O presidente Luiz Inácio Lula da Silva sancionou nesta segunda-feira (22) o reajuste de 8% nos salários dos servidores públicos efetivos do Poder Judiciário, além dos vencimentos básicos de ocupantes de cargos comissionados e de funções de confiança. O aumento entra em vigor com a sanção presidencial.
A proposta havia sido aprovada pela Câmara dos Deputados e pelo Senado Federal em novembro e previa ainda novos reajustes de 8% em julho de 2027 e julho de 2028. No entanto, esses trechos foram vetados pelo presidente.
Segundo Lula, os aumentos programados para os anos seguintes contrariam o interesse público, por violarem a Lei de Responsabilidade Fiscal (LRF), que proíbe o chefe do Poder Executivo de criar despesas com pessoal que ultrapassem o período do seu mandato. Pela legislação, é considerada nula a sanção de aumento de despesa que preveja parcelas a serem implementadas após o fim do mandato presidencial.

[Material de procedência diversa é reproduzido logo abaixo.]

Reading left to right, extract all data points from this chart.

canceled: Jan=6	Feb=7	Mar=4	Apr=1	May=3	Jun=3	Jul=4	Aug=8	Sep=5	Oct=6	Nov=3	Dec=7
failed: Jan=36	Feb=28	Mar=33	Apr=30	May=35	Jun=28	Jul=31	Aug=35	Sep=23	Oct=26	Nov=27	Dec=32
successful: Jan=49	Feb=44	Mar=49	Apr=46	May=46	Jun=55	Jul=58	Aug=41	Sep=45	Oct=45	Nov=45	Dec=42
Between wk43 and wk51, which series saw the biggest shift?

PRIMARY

“Em que pese a boa intenção do legislador, a proposição legislativa contraria o interesse público ao estabelecer aumento da despesa com pessoal com parcelas a serem implementadas em períodos posteriores ao final do mandato do Presidente da República”, afirmou o presidente na justificativa do veto.

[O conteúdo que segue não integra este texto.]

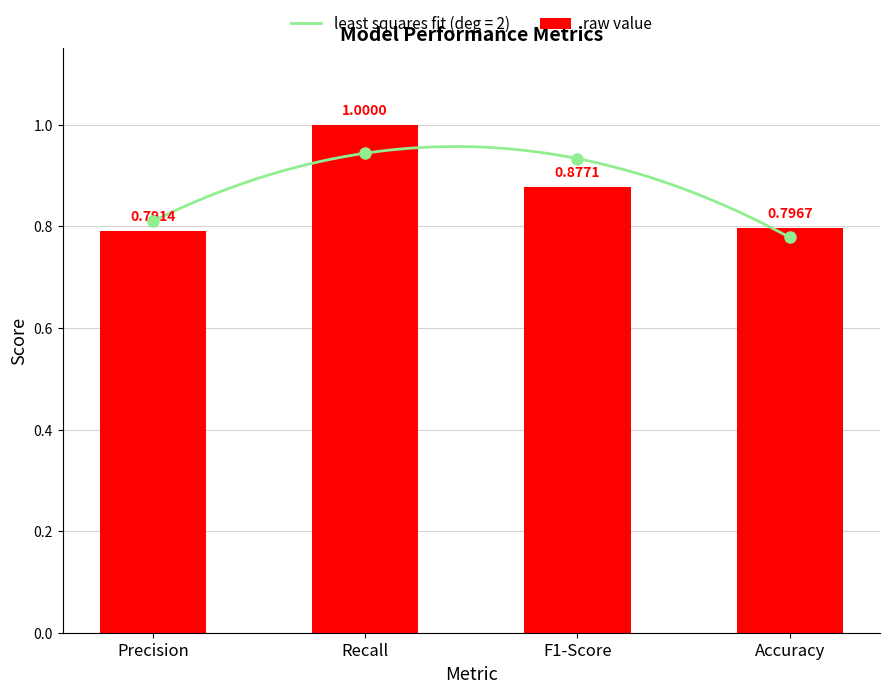

The value at Recall is 1.0. True or false?

True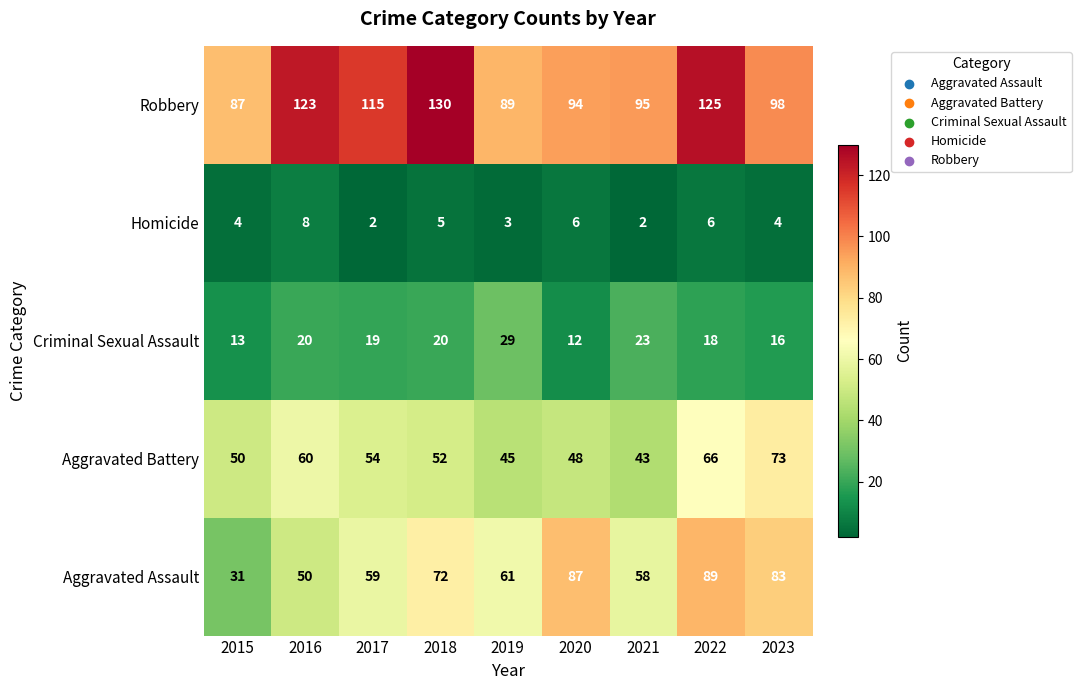

What is the average value of the Aggravated Assault series?

66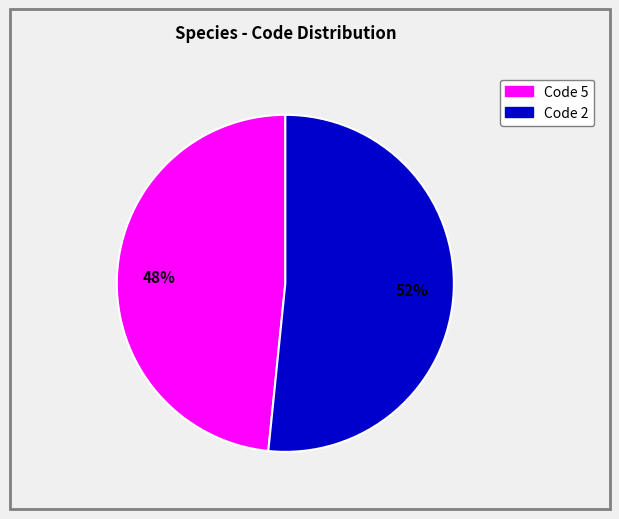

To the nearest percent, what is the average slice percentage?

50%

De acordo com parlamentares, o reajuste busca repor parte das perdas inflacionárias enfrentadas pelos servidores do Judiciário da União desde 2019. O aumento, no entanto, não contempla ministros do Supremo Tribunal Federal (STF) nem outros magistrados, sendo restrito exclusivamente aos servidores.
Segundo a proposta do Orçamento para o próximo ano, o impacto financeiro do reajuste será de R$ 1,77 bilhão, abrangendo servidores do STF, STJ, CNJ, Justiça Federal, Justiça do Distrito Federal, Justiça Militar, Justiça do Trabalho e Justiça Eleitoral.

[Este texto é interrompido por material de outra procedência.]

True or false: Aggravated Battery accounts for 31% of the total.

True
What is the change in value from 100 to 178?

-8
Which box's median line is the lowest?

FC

Além do reajuste salarial, Lula também sancionou, sem vetos, o projeto que altera as regras do Adicional de Qualificação (AQ). Atualmente, o benefício é concedido como percentual do vencimento básico 12,5% para doutorado e 10% para mestrado. Com a nova regra, será criado um Valor Referencial (VR), equivalente a 6,5% do salário de um cargo comissionado de nível 1, hoje fixado em R$ 9.216,74, o que resulta em um adicional de R$ 599,08.
A nova legislação permite a acumulação de adicionais, possibilidade que não existia anteriormente. Servidores que concluírem segunda graduação, pós-graduação ou certificação profissional poderão acumular os benefícios, com limite de até duas vezes o VR. O adicional por ações de capacitação poderá ser acumulado com qualquer outro, enquanto os adicionais por mestrado e doutorado continuam sem possibilidade de acumulação entre si.